Hi,
tom1000000 wrote:
CAn the level 3 process CHANGE GS?
Pype.Clicker wrote:
the level 3 code can put whatever value it wish in whatever segment register it feels like. As long as it doesn't *use* the register for addressing, no exception is thrown, afaik.
Not quite - user-level code can't load a descriptor that has DPL != 3 (except for the null selector).
tom1000000 wrote:
eg
mov eax, ds
mov gs, eax
Does the ahove code create a GPF?
It depends on what DS is (but normally it'd work without any GPF). The easiest place to look for this is the entry for the MOV instruction in Intel's instruction set reference:
Code: Select all
IF DS, ES, FS, or GS is loaded with non-null selector;
THEN
IF segment selector index is outside descriptor table limits
OR segment is not a data or readable code segment
OR ((segment is a data or nonconforming code segment)
AND (both RPL and CPL > DPL))
THEN #GP(selector);
IF segment not marked present
THEN #NP(selector);
ELSE
SegmentRegister = segment selector;
SegmentRegister = segment descriptor;
FI;
FI;
IF DS, ES, FS, or GS is loaded with a null selector;
THEN
SegmentRegister = segment selector;
SegmentRegister = segment descriptor;
FI;
This poses a problem for my OS where GS is used as a fast way to find CPU information (and the other data segment registers are expected to be flat/unmodified), so I spent some time trying to figure out a way of preventing user-level code from changing GS or any other data segment register. This is mainly because I don't want to reload data segment registers every time the CPU changes from CPL=3 to CPL=0 - it's extra overhead that shouldn't ever be needed.
As always the most efficient way of doing anything is to do nothing. If I did nothing at all everything would work fine until someone tried some malicious code (or tried some buggy code that was very unlucky).

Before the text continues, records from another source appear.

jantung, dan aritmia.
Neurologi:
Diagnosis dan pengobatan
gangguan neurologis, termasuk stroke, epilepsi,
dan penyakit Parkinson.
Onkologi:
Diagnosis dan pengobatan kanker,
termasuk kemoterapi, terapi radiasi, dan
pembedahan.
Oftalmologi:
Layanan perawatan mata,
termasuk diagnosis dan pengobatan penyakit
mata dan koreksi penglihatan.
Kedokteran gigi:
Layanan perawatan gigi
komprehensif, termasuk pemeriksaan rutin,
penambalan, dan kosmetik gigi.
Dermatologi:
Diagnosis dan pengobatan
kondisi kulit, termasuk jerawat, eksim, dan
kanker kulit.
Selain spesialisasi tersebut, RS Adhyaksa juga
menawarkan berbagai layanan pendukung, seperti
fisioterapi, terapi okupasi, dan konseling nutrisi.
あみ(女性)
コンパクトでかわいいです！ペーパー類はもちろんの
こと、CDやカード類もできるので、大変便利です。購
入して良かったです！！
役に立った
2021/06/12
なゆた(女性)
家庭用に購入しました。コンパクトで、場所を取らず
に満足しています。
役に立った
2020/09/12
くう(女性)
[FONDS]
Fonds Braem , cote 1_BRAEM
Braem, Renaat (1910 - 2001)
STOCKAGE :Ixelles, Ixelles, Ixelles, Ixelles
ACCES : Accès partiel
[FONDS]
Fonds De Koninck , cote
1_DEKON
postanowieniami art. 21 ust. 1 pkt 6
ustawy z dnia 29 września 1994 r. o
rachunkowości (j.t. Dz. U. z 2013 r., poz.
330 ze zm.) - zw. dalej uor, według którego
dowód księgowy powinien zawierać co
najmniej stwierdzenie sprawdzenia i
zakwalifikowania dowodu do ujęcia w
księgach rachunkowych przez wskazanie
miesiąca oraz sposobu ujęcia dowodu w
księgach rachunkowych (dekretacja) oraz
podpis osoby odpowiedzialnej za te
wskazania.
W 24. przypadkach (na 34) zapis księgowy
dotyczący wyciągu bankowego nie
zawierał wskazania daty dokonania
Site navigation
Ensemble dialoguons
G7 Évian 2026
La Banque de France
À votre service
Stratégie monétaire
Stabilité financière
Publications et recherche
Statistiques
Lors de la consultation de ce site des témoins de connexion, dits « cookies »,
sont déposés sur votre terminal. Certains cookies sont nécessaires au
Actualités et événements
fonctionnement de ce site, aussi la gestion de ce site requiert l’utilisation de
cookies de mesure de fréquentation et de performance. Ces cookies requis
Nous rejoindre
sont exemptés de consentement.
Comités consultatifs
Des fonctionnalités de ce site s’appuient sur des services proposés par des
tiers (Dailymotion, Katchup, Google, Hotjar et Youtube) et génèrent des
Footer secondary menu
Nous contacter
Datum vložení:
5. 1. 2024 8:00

This would be a big security hole - anyone could crash the entire OS with a couple bytes of dodgy code. IMHO doing nothing isn't an option.
I considered marking all DPL=3 descriptors as not present, so that there wouldn't be any valid DPL=3 descriptors that the user-level code can use to overwrite GS (or any other data segment register) with. This won't work because you have to have valid GDT entries for user-level CS and SS when the CPU returns to user-level code from the kernel.

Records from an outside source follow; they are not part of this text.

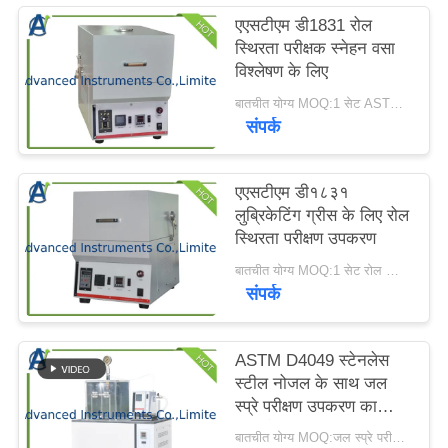
करें
एएसटीएम डी1831 रोल
स्थिरता परीक्षक स्नेहन वसा
विश्लेषण के लिए
साइटमैप
बातचीत योग्य MOQ:1 सेट ASTM D1831 रोल स्थिरता परीक्षक
संपर्क
PRIVACY
POLICY
एएसटीएम डी१८३१
लुब्रिकेटिंग ग्रीस के लिए रोल
स्थिरता परीक्षण उपकरण
बातचीत योग्य MOQ:1 सेट रोल स्थिरता परीक्षण उपकरण
संपर्क
ASTM D4049 स्टेनलेस
स्टील नोजल के साथ जल
स्प्रे परीक्षण उपकरण का
प्रतिरोध
बातचीत योग्य MOQ:जल स्प्रे परीक्षण उपकरण के लिए 1 सेट प्रतिरोध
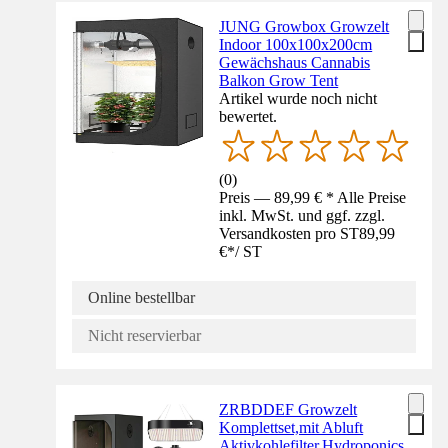
JUNG Growbox Growzelt
Indoor 100x100x200cm
Gewächshaus Cannabis
Balkon Grow Tent
Artikel wurde noch nicht
bewertet.
(
0
)
Preis — 89,99 € * Alle Preise
inkl. MwSt. und ggf. zzgl.
Versandkosten pro ST
89,99
€
*
/
ST
Online bestellbar
Nicht reservierbar
ZRBDDEF Growzelt
Komplettset,mit Abluft
Aktivkohlefilter,Hydroponics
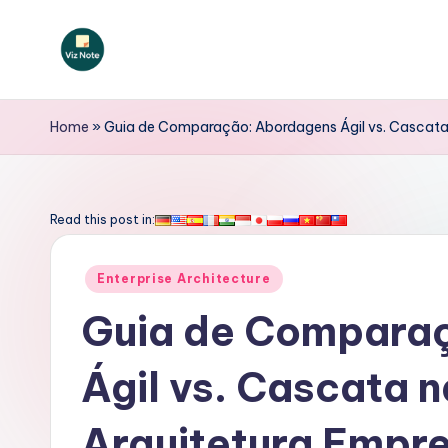
Skip
to
V
content
iz
Home
»
Guia de Comparação: Abordagens Ágil vs. Cascata
N
o
Read this post in:
t
Posted
Enterprise Architecture
e
in
Guia de Compara
P
Ágil vs. Cascata
o
rt
Arquitetura Empre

So, which descriptors could malicious user-level code use? For my OS there's one data descriptor with DPL=3 which is used by DS, ES, FS and user-level SS. There's also the user-level CS descriptor, and the null descriptor.
If user-level code changes any data segment register to the null descriptor and then any software tries to use that data segment register, the CPU will generate a GPF. It's relatively easy to detect this and correct the effected data segment register within the GPF handler. This leaves the DPL=3 data descriptor and code descriptor.
To prevent "mov ax,cs; mov ds,ax; mov gs,ax" you have to use execute only code segments (readable code segments can be loaded into data segment registers). This also means that user-level code can't do something like "mov eax,[cs:somewhere]", which doesn't really matter.
Now the only security problem is the DPL=3 data segment register. For my OS DS, ES, FS and user-level SS are set to this descriptor anyway, so this only effects GS. Luckily, my CPU information structure is less than 1 page and it's limit is set to 4 Kb. Also the first page in all address spaces is always marked as "not present" (to catch bad pointers, etc). Therefore, if user-level code did "mov ax,ds; mov gs,ax" it will work, but when the kernel tries to use GS it will generate a page fault. The page fault handler detects this, corrects GS and returns (the kernel code continues without knowing anything was ever wrong).
SUMMARY
You can't prevent user-level code from messing up any data segment register/s, but you may be able to handle it gracefully (without adding any overhead) with some trickery.
Cheers,
Brendan
. Read the NASM manual (mov instruction) for proof.